Google Cloud Professional Data Engineer — Question 14
You've migrated a Hadoop job from an on-prem cluster to dataproc and GCS. Your Spark job is a complicated analytical workload that consists of many shuffling operations and initial data are parquet files (on average 200-400 MB size each). You see some degradation in performance after the migration to Dataproc, so you'd like to optimize for it.

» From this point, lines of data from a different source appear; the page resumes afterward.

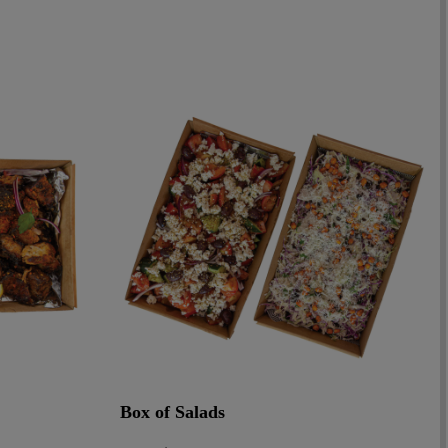
Box of Salads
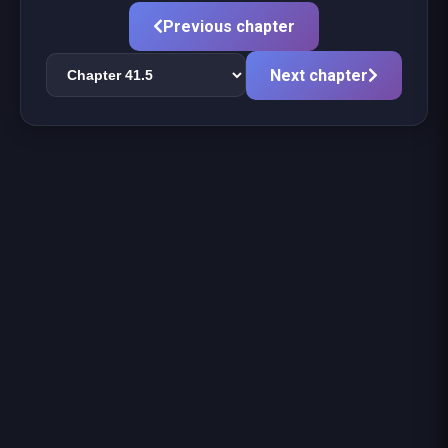
Previous chapter
Next chapter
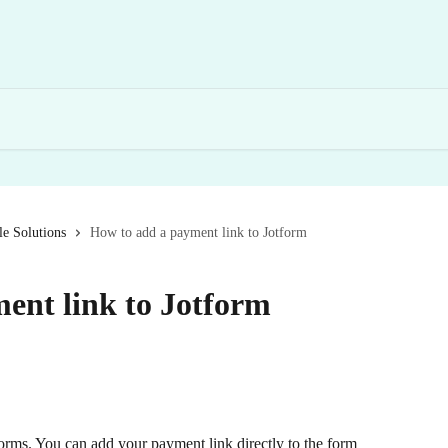
e Solutions
How to add a payment link to Jotform
ent link to Jotform
forms. You can add your payment link directly to the form 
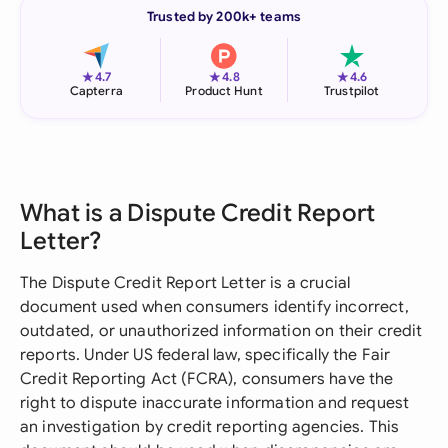
Trusted by 200k+ teams
★
★
★
4.7
4.8
4.6
Capterra
Product Hunt
Trustpilot
What is a Dispute Credit Report
Letter?
The Dispute Credit Report Letter is a crucial
document used when consumers identify incorrect,
outdated, or unauthorized information on their credit
reports. Under US federal law, specifically the Fair
Credit Reporting Act (FCRA), consumers have the
right to dispute inaccurate information and request
an investigation by credit reporting agencies. This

You need to keep in mind that your organization is very cost-sensitive, so you'd like to continue using Dataproc on preemptibles (with 2 non-preemptible workers only) for this workload.
What should you do?
Answer options
- A. Increase the size of your parquet files to ensure them to be 1 GB minimum.

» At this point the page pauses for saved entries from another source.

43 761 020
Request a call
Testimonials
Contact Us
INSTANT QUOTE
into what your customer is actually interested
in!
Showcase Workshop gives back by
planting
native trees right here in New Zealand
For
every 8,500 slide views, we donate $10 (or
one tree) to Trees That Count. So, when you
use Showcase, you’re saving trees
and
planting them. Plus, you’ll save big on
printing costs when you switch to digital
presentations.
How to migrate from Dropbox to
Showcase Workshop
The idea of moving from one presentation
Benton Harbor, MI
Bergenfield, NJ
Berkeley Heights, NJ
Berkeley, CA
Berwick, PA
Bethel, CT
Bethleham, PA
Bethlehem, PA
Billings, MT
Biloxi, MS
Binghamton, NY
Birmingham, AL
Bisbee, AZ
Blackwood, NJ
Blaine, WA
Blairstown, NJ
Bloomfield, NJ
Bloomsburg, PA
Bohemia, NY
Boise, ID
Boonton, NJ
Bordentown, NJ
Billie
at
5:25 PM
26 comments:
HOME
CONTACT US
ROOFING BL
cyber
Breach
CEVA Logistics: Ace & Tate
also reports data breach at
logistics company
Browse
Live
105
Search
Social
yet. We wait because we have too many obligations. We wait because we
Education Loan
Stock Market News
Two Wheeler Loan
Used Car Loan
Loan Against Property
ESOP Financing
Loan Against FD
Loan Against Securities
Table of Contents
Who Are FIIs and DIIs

- B. Switch to TFRecords formats (appr. 200MB per file) instead of parquet files.
- C. Switch from HDDs to SSDs, copy initial data from GCS to HDFS, run the Spark job and copy results back to GCS.
- D. Switch from HDDs to SSDs, override the preemptible VMs configuration to increase the boot disk size.
Correct answer: D
Explanation
Option D is correct because increasing the boot disk size on SSDs can significantly enhance the performance of your Spark job, especially for workloads that involve heavy disk I/O. Options A and B suggest changing file sizes or formats, which may not directly address the performance issues as effectively. Option C, while it might improve performance, involves additional costs and does not align with maintaining a cost-sensitive approach.